From:Michael Poxon <m.poxon@...>
Date:Wednesday, December 19, 2001, 0:59
Very nice!:-)
Mike
  ----- Original Message ----- 
  From: Joe Hill 
  To: CONLANG@LISTSERV.BROWN.EDU 
  Sent: Tuesday, December 18, 2001 7:10 PM
  Subject: Re: Irregularities


 Now, think about it, If you're facing east(changed the idea from N and S to E
and W due to the sun coming from thet direction. and you turn around, ta-da,
you have the west, that is the reason.

  Oh and you've given me a new idiom

  Sun's skies
  Star's skies 

  Day and night. :-) 


    ----- Original Message ----- 
    From: Michael Poxon 
    To: CONLANG@LISTSERV.BROWN.EDU 
    Sent: Tuesday, December 18, 2001 2:52 PM
    Subject: Re: Irregularities



    ----- Original Message ----- 
    From: "Christophe Grandsire" <christophe.grandsire@...>
    To: <CONLANG@...>
    Sent: Tuesday, December 18, 2001 1:35 PM
    Subject: Re: Irregularities

 It's not the North and South skies I had the problem with - it was the
division of the Earth into clearly defined N and S halves with that division
made culturally through the medium of language.
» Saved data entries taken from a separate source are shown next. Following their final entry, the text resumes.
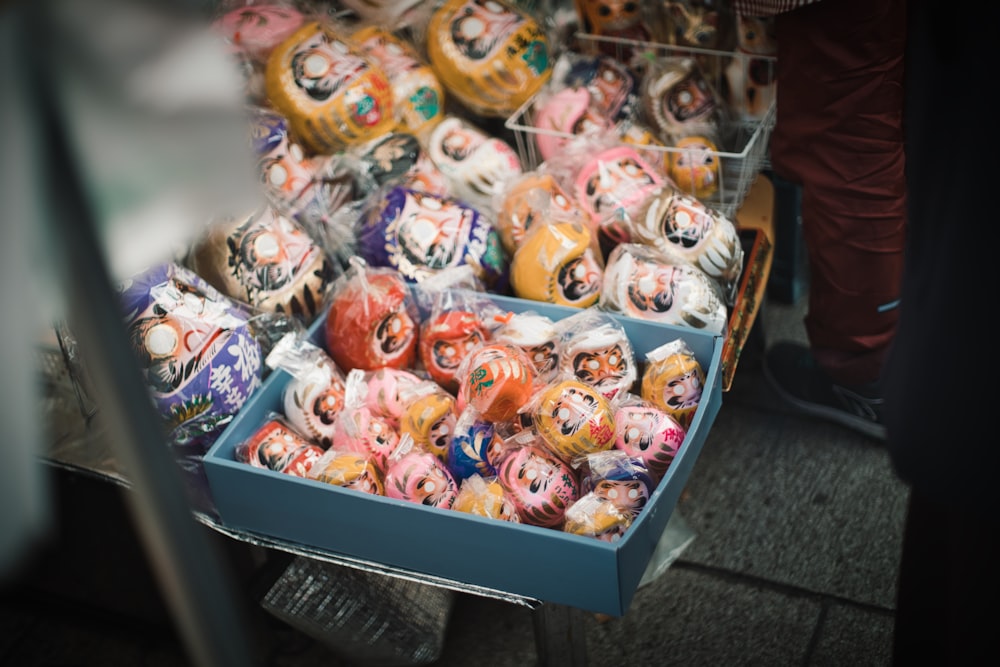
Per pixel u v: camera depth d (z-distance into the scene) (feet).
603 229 6.36
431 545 4.69
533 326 5.48
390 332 5.72
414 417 5.28
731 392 8.66
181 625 2.19
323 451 5.40
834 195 6.70
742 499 7.62
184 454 5.42
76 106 1.71
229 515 5.15
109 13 1.69
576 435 4.92
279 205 6.10
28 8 1.63
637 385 5.79
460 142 6.64
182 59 1.79
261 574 5.48
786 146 6.79
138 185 1.82
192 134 1.83
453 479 5.13
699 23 7.45
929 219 3.49
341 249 6.31
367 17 7.13
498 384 5.02
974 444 3.35
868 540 7.13
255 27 6.36
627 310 5.84
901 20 5.92
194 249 5.84
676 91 7.06
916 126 3.59
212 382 5.24
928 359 3.44
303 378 5.45
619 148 6.54
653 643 6.61
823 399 8.14
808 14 6.11
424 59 7.10
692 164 6.75
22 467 1.62
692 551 7.25
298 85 6.21
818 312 7.48
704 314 5.69
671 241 6.07
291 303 5.92
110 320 1.85
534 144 7.16
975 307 3.27
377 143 6.47
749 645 6.51
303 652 6.82
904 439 3.56
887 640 6.40
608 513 4.65
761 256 6.98
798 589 6.84
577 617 4.88
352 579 5.80
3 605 7.22
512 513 4.86
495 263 6.21
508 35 6.70
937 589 4.25
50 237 1.74
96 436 5.82
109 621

Although the original article
talked about the two skies (no problem!) there was a closing aside which
queried one's ability to see the Southern half of the Earth from any point
other than the equator. It was the thought behind that which struck me as
strange.
 As an astronomer myself, I can appreciate the transition from day sky to night
sky in a physical sense, but 'culturally' they are different. Stars, and to
some extent the Moon, 'belong' to the night sky (even today, some people think
you can't see the Moon at daytime because it 'belongs' to the night. I know it
sounds mad, but believe me, I speak from experence!)


    > 
    > I don't see what's to understand about it! This culture sees the sky into two
    > parts: a "North sky" and a "South sky". Why they do so may have nothing to do
    > with what they see or not. It may have mythological reasons, or other reasons
    > that we don't know. I don't understand how one could think of the "day sky" and
    > the "night sky" as two different skies, since the passage from one to another
    > is slow and can be seen  (stars appear in the sky well before the sky is really
    > dark). Yet it's well accepted, through reconstruction evidence (and quite
    > strong for those two words) and maybe other evidence, that the Proto-Indo-
    > European people thought there was two skies turning around the planet, one for
    > the day and one for the night. The fact that there is no actual frontier
    > between the two doesn't change anything.